*** EXERCISE INPUT Section Begins ***

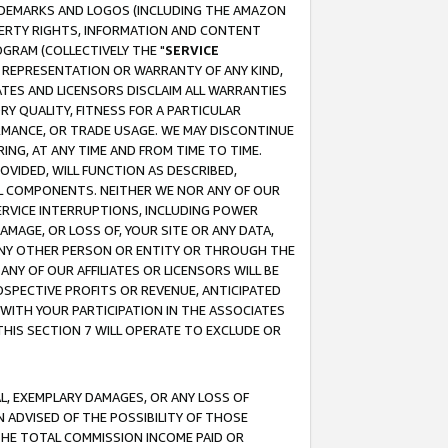
RADEMARKS AND LOGOS (INCLUDING THE AMAZON
OPERTY RIGHTS, INFORMATION AND CONTENT
GRAM (COLLECTIVELY THE "
SERVICE
ANY REPRESENTATION OR WARRANTY OF ANY KIND,
ATES AND LICENSORS DISCLAIM ALL WARRANTIES
RY QUALITY, FITNESS FOR A PARTICULAR
RMANCE, OR TRADE USAGE. WE MAY DISCONTINUE
ING, AT ANY TIME AND FROM TIME TO TIME.
OVIDED, WILL FUNCTION AS DESCRIBED,
UL COMPONENTS. NEITHER WE NOR ANY OF OUR
 SERVICE INTERRUPTIONS, INCLUDING POWER
MAGE, OR LOSS OF, YOUR SITE OR ANY DATA,
 ANY OTHER PERSON OR ENTITY OR THROUGH THE
NY OF OUR AFFILIATES OR LICENSORS WILL BE
OSPECTIVE PROFITS OR REVENUE, ANTICIPATED
 WITH YOUR PARTICIPATION IN THE ASSOCIATES
THIS SECTION 7 WILL OPERATE TO EXCLUDE OR
IAL, EXEMPLARY DAMAGES, OR ANY LOSS OF
N ADVISED OF THE POSSIBILITY OF THOSE
 THE TOTAL COMMISSION INCOME PAID OR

*** EXERCISE INPUT Section Ends ***

Retype the lines word for word, beginning at the first line of text and stopping after the line that contains "OVIDED, WILL FUNCTION". Leave the pictures out of your answer.

RADEMARKS AND LOGOS (INCLUDING THE AMAZON
OPERTY RIGHTS, INFORMATION AND CONTENT
GRAM (COLLECTIVELY THE "
SERVICE
ANY REPRESENTATION OR WARRANTY OF ANY KIND,
ATES AND LICENSORS DISCLAIM ALL WARRANTIES
RY QUALITY, FITNESS FOR A PARTICULAR
RMANCE, OR TRADE USAGE. WE MAY DISCONTINUE
ING, AT ANY TIME AND FROM TIME TO TIME.
OVIDED, WILL FUNCTION AS DESCRIBED,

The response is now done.